Since ezcConsoleInput already has a property $arguments, which carries the
values of submitted arguments in an array, a new property will be introduced to
carry the instance of ezcConsoleArguments. By default, this property will be
null, which indicates, that the old manor of handling arguments is used.

If ezcConsoleArguments is used, the preferred way of retrieving argument values
is, to use the ezcConsoleArgument struct of the specific argument. The
$arguments property of ezcConsoleInput will still be set and contain the values
of the provided arguments.

Switching arguments on/off
--------------------------

The ezcConsoleOption class allows to switch arguments on or off for a console
call to the application using its property $arguments. This behaviour will not
be changed. If an option defines that arguments are not allowed, if it is
submitted, all defined arguments will not be allowed.

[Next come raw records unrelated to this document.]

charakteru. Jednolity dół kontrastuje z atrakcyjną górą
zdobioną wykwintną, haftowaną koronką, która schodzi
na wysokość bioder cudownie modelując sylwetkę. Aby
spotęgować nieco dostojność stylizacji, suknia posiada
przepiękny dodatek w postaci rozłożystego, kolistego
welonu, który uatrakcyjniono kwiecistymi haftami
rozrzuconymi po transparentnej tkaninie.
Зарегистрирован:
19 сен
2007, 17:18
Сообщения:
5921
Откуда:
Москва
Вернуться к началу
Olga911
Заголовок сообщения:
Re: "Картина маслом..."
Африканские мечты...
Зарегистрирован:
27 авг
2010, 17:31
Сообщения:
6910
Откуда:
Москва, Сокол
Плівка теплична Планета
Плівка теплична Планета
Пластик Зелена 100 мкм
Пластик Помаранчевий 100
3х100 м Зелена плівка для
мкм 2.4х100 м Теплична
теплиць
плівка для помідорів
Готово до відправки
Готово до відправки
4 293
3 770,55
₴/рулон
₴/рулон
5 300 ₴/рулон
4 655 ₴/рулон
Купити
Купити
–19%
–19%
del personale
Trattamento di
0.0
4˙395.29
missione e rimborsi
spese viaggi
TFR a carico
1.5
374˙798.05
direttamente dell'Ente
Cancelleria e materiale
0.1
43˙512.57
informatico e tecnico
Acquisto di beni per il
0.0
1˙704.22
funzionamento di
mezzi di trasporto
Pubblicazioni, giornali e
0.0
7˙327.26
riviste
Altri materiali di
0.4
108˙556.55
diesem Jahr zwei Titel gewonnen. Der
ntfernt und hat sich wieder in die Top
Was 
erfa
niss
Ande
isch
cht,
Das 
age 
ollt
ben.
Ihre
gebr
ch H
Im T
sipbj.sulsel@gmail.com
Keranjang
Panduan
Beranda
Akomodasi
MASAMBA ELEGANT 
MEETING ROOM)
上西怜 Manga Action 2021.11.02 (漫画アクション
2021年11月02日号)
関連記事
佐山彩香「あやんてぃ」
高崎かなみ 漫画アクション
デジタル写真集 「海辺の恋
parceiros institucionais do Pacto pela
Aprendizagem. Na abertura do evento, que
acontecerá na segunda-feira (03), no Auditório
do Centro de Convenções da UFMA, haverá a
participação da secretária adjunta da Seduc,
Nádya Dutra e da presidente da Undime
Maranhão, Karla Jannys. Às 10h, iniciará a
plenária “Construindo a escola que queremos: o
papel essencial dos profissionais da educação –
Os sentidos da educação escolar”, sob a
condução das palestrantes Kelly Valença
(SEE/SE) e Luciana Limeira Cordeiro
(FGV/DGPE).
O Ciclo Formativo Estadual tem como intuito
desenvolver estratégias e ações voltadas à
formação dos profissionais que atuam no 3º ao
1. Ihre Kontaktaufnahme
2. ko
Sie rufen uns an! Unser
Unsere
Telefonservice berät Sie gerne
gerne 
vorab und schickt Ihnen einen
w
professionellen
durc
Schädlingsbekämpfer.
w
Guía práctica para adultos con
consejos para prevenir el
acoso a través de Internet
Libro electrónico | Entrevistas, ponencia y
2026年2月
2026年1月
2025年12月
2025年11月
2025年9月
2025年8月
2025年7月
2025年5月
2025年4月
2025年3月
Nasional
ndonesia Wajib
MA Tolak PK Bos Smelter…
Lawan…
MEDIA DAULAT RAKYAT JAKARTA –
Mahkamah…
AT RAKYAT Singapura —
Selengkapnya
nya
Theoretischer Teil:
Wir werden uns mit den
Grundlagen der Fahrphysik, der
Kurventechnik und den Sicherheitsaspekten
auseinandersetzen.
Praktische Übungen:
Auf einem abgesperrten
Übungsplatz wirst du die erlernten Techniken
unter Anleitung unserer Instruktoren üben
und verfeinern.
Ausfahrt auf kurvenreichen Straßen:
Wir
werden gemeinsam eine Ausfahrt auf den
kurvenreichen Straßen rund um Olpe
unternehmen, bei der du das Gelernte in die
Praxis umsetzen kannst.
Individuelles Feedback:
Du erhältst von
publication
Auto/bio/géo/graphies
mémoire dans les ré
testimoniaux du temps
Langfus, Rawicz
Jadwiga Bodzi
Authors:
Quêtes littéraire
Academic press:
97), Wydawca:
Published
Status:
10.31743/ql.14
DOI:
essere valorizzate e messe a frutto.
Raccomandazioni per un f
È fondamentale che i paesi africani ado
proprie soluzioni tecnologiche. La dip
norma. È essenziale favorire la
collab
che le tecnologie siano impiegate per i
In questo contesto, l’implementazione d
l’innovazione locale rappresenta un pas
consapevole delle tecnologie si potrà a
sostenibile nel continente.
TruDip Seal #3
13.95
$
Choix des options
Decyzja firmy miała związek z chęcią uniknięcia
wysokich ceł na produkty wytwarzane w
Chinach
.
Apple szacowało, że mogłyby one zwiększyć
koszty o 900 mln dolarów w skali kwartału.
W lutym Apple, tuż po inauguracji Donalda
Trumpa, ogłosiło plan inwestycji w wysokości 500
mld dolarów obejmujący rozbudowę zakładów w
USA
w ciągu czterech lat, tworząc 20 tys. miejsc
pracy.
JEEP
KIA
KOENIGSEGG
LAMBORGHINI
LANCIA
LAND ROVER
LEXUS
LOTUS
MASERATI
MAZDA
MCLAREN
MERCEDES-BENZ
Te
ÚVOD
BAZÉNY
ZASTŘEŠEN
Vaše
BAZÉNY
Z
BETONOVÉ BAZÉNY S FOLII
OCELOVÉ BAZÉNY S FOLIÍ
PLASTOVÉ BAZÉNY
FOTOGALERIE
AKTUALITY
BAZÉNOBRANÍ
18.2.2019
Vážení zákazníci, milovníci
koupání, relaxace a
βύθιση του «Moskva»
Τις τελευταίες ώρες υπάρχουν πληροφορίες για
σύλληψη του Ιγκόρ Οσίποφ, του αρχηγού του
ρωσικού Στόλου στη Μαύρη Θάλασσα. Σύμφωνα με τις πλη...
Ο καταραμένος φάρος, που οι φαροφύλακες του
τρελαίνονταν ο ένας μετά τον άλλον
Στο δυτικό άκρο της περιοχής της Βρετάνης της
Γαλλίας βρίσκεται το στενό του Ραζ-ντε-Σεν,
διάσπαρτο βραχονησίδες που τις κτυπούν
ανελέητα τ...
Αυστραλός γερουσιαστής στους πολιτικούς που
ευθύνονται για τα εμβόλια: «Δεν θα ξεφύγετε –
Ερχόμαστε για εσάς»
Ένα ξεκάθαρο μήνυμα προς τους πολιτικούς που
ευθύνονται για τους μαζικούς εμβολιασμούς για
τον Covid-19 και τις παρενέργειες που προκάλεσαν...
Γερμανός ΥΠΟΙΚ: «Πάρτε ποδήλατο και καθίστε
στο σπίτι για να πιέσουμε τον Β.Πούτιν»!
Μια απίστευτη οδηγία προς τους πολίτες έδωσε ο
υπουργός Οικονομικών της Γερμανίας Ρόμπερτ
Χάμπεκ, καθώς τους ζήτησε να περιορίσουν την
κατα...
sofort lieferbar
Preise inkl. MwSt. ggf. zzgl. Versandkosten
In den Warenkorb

It is possible, that this behaviour will be enhanced in the future, so that
options can define a filter rule for arguments instead of a boolean on/off
switch. But this feature is not in scope of the design given here.

Usage example
=============

The following example shows the basic of the newly created API.

Using arguments
---------------

::

    $input = new ezcConsoleInput();
    $input->argumentDefinition = new ezcConsoleArguments();

    // First argument
    $input->argumentDefinition[] = new ezcConsoleArgument(
        "infile",
        ezcConsoleInput::TYPE_STRING,
        "The file to read from.",
        "The input file, from which the content to process is read.",
    );

    // Second argument
    $input->argumentDefinition[1] = new ezcConsoleArgument(
        "outfile"
    );
    $input->argumentDefinition[1]->shorthelp = "Output file.";
    $input->argumentDefinition[1]->longhelp  = "File to output generated
        content to. Output will be printed to STDOUT if left out.";
    $input->argumentDefinition[1]->mandatory = false;
    $input->argumentDefinition[1]->default   = "php://output;

    try
    {
        $input->process();
    }
    catch ( ezcConsoleMissingArgumentException $e )
    {
        // Only the first argument will possibly trigger this
        die( "Argument {$e->argument->name} missing!" );
    }

    // The first argument is always present if no exception occured
    $inFile  = fopen( $input->argumentDefinition["infile"]->value, "r" );
    // The second one is optional, but has a default
    $outFile = fopen( $input->argumentDefinition["infile"]->value, "w" );

Generating help
---------------
    
::
    
    $input = new ezcConsoleInput();
    $input->argumentDefinition = new ezcConsoleArguments();

    // First argument
    $input->argumentDefinition[] = new ezcConsoleArgument(
        "file",
        ezcConsoleInput::TYPE_STRING,
        "Output file.",
        "File to output generated
    );

    // Second argument
    $input->argumentDefinition[] = new ezcConsoleArgument(
        "bytes",
        ezcConsoleInput::TYPE_INT,
        "Bytes to write.",
        "The number of bytes written to the output file. If left out,
             everything will be written.",
        false,
        -1
    );

    echo $input->getHelpiText( "Some example program." );

Generates: ::

    Usage: test.php [--] <string:file> [<int:bytes>]
    Some example program

    Arguments:
    <string:file>       Output file.
    <int:bytes> = -1    Bytes to write.

Open issues
===========

- The access of arguments by number and name is comfortable, but (as described
  above) not reliable, if 2 parameters have the same name. It also makes
  implementation more complex (if a parameter is removed, namesake has to come
  in place. So, do we want this or not?
- The property name $argumentsDefinition is OK for the definition part, but
  does actually not make sense, if you access it later to retrieve the value.
  Any better naming solution?
- It is sometimes sensible to allow that for 1 argument multiple values are
  submitted (e.g. if you expect an undefined number of file names). To resolve
  this, we need to invent a property "multiple" for the ezcConsoleArgument
  struct. If multiple is defined for 1 argument, no more arguments must follow,
  since the algorithm could not determine easily where the multiple values for
  the argument end. Do we need this functionality (now)?